*** PROVIDED DATA ***

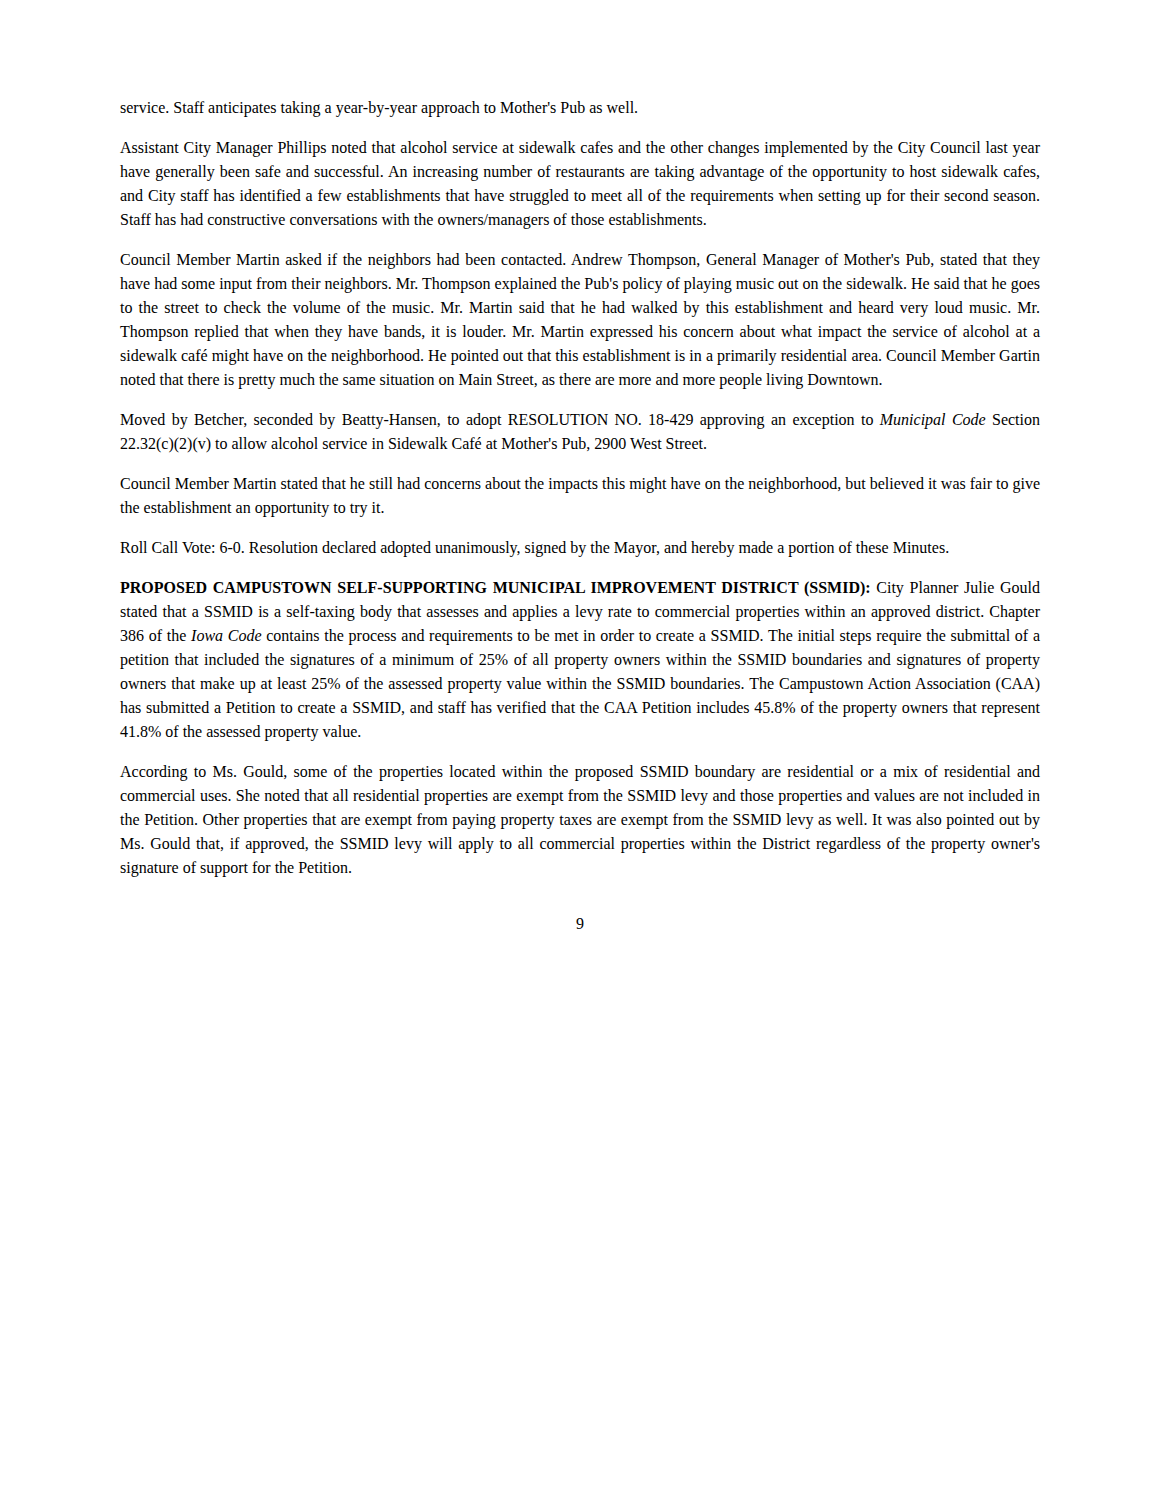service. Staff anticipates taking a year-by-year approach to Mother's Pub as well.
Assistant City Manager Phillips noted that alcohol service at sidewalk cafes and the other changes implemented by the City Council last year have generally been safe and successful. An increasing number of restaurants are taking advantage of the opportunity to host sidewalk cafes, and City staff has identified a few establishments that have struggled to meet all of the requirements when setting up for their second season. Staff has had constructive conversations with the owners/managers of those establishments.
Council Member Martin asked if the neighbors had been contacted. Andrew Thompson, General Manager of Mother's Pub, stated that they have had some input from their neighbors. Mr. Thompson explained the Pub's policy of playing music out on the sidewalk. He said that he goes to the street to check the volume of the music. Mr. Martin said that he had walked by this establishment and heard very loud music. Mr. Thompson replied that when they have bands, it is louder. Mr. Martin expressed his concern about what impact the service of alcohol at a sidewalk café might have on the neighborhood. He pointed out that this establishment is in a primarily residential area. Council Member Gartin noted that there is pretty much the same situation on Main Street, as there are more and more people living Downtown.
Moved by Betcher, seconded by Beatty-Hansen, to adopt RESOLUTION NO. 18-429 approving an exception to Municipal Code Section 22.32(c)(2)(v) to allow alcohol service in Sidewalk Café at Mother's Pub, 2900 West Street.
Council Member Martin stated that he still had concerns about the impacts this might have on the neighborhood, but believed it was fair to give the establishment an opportunity to try it.
Roll Call Vote: 6-0. Resolution declared adopted unanimously, signed by the Mayor, and hereby made a portion of these Minutes.
PROPOSED CAMPUSTOWN SELF-SUPPORTING MUNICIPAL IMPROVEMENT DISTRICT (SSMID): City Planner Julie Gould stated that a SSMID is a self-taxing body that assesses and applies a levy rate to commercial properties within an approved district. Chapter 386 of the Iowa Code contains the process and requirements to be met in order to create a SSMID. The initial steps require the submittal of a petition that included the signatures of a minimum of 25% of all property owners within the SSMID boundaries and signatures of property owners that make up at least 25% of the assessed property value within the SSMID boundaries. The Campustown Action Association (CAA) has submitted a Petition to create a SSMID, and staff has verified that the CAA Petition includes 45.8% of the property owners that represent 41.8% of the assessed property value.
According to Ms. Gould, some of the properties located within the proposed SSMID boundary are residential or a mix of residential and commercial uses. She noted that all residential properties are exempt from the SSMID levy and those properties and values are not included in the Petition. Other properties that are exempt from paying property taxes are exempt from the SSMID levy as well. It was also pointed out by Ms. Gould that, if approved, the SSMID levy will apply to all commercial properties within the District regardless of the property owner's signature of support for the Petition.
9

*** End of PROVIDED DATA ***

--- INSTRUCTIONS FOR THE TASK ---
Whenever the string "opportunity" shows up in a line of the entries, copy that line.

--- ANSWER TO THE PROBLEM ---
Assistant City Manager Phillips noted that alcohol service at sidewalk cafes and the other changes implemented by the City Council last year have generally been safe and successful. An increasing number of restaurants are taking advantage of the opportunity to host sidewalk cafes, and City staff has identified a few establishments that have struggled to meet all of the requirements when setting up for their second season. Staff has had constructive conversations with the owners/managers of those establishments.
Council Member Martin stated that he still had concerns about the impacts this might have on the neighborhood, but believed it was fair to give the establishment an opportunity to try it.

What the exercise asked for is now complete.